• _TRAVAIL DEMANDÉ_
• a. Recopiez sans rien changer un passage de la décision du Conseil d'État, en commençant aux mots « France | France, Conseil » et en vous arrêtant après « L. 761-1 du... ».
• b. D'après la décision du Conseil d'État, quelle somme les requérants demandent-ils de mettre à la charge de l'État ?

• _TEXTE À LIRE_
----
France | France, Conseil d'État, 10ème - 9ème chambres réunies, 05 mars 2018, 407464


Vu la procédure suivante :

Par une requête sommaire, un mémoire complémentaire et un mémoire en réplique, enregistrés les 2 février, 28 avril et 22 décembre 2017 au secrétariat du contentieux du Conseil d'Etat, le syndicat de la presse quotidienne nationale, le syndicat de la presse hebdomadaire régionale, l'union de la presse en région et la société d'édition La Manche Libre demandent au Conseil d'Etat :

1°) d'annuler pour excès de pouvoir le décret n° 2016-2013 du 30 décembre 2016 relatif au transport postal des suppléments et hors-séries ;

2°) de

mettre à la charge de l'Etat une somme de 5 000 euros au titre de l'article L. 761-1 du...

Vu la procédure suivante :

Par une requête sommaire, un mémoire complémentaire et un mémoire en réplique, enregistrés les 2 février, 28 avril et 22 décembre 2017 au secrétariat du contentieux du Conseil d'Etat, le syndicat de la presse quotidienne nationale, le syndicat de la presse hebdomadaire régionale, l'union de la presse en région et la société d'édition La Manche Libre demandent au Conseil d'Etat :

1°) d'annuler pour excès de pouvoir le décret n° 2016-2013 du 30 décembre 2016 relatif au transport postal des suppléments et hors-séries ;

2°) de mettre à la charge de l'Etat une somme de 5 000 euros au titre de l'article L. 761-1 du code de justice administrative.

Vu les autres pièces du dossier ;

Vu :

-la Constitution, notamment son Préambule ;

- la convention européenne de sauvegarde des droits de l'homme et des libertés fondamentales ;

- le code des postes et des communications électroniques ;

- le code de justice administrative ;

Après avoir entendu en séance publique :

- le rapport de M. Vincent Villette, auditeur,

- les conclusions de Mme Aurélie Bretonneau, rapporteur public ;

La parole ayant été donnée, avant et après les conclusions, à la SCP Spinosi, Sureau, avocat du syndicat de la presse quotidienne nationale, du syndicat de la presse hebdomadaire régionale, de l'union de la presse en région et de la société d'édition La Manche Libre ;

Considérant ce qui suit :

1. Les requérants demandent l'annulation pour excès de pouvoir du décret du 30 septembre 2016 relatif au transport postal des suppléments et hors-séries. Ce décret, qui modifie certaines dispositions réglementaires du code des postes et des communications électroniques, a notamment pour objet de mettre fin à la pratique faisant bénéficier du tarif de presse spécifique prévu, à l'article D. 19-2 du code des postes et des communications électroniques, pour les journaux et publications de périodicité au maximum hebdomadaire présentant un caractère d'information politique et générale remplissant les conditions prévues à l'article D. 18 de ce code, les suppléments attachés à ces titres, sauf lorsque ces suppléments paraissent régulièrement selon une périodicité au maximum hebdomadaire et répondent, par eux-mêmes, aux critères d'information politique et générale. A défaut, ces suppléments relèvent désormais du tarif de presse, moins avantageux, prévu à l'article D. 18. L'article D. 27-1 du même code, dans sa rédaction issue du décret attaqué, prévoit également que le hors-série relève du tarif de l'article D. 18.
----
• _DOCUMENTS PRÉSENTÉS_

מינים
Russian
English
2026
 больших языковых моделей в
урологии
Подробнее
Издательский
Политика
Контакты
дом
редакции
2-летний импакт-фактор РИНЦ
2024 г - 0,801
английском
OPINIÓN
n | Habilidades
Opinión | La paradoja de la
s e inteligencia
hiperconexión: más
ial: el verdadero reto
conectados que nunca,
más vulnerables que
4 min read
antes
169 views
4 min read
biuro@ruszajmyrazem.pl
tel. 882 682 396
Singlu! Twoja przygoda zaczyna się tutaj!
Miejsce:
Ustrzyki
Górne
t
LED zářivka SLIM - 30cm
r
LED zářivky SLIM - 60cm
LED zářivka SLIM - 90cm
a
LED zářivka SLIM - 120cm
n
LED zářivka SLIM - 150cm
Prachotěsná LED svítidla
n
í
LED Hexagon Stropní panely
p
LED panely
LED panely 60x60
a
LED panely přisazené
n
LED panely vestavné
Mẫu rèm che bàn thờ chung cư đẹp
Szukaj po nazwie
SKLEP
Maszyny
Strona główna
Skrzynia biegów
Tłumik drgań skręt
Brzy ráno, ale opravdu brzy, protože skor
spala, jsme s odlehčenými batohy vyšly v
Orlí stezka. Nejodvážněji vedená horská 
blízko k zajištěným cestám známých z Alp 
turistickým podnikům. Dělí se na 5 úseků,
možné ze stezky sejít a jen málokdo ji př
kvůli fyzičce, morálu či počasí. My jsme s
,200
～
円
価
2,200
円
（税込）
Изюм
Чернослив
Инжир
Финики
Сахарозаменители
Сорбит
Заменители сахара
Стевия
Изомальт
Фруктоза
----
• _CORRIGÉ_
• a.
France | France, Conseil d'État, 10ème - 9ème chambres réunies, 05 mars 2018, 407464


Vu la procédure suivante :

Par une requête sommaire, un mémoire complémentaire et un mémoire en réplique, enregistrés les 2 février, 28 avril et 22 décembre 2017 au secrétariat du contentieux du Conseil d'Etat, le syndicat de la presse quotidienne nationale, le syndicat de la presse hebdomadaire régionale, l'union de la presse en région et la société d'édition La Manche Libre demandent au Conseil d'Etat :

1°) d'annuler pour excès de pouvoir le décret n° 2016-2013 du 30 décembre 2016 relatif au transport postal des suppléments et hors-séries ;

2°) de

mettre à la charge de l'Etat une somme de 5 000 euros au titre de l'article L. 761-1 du...

• b. Une somme de 5 000 euros, au titre de l'article L. 761-1 du code de justice administrative.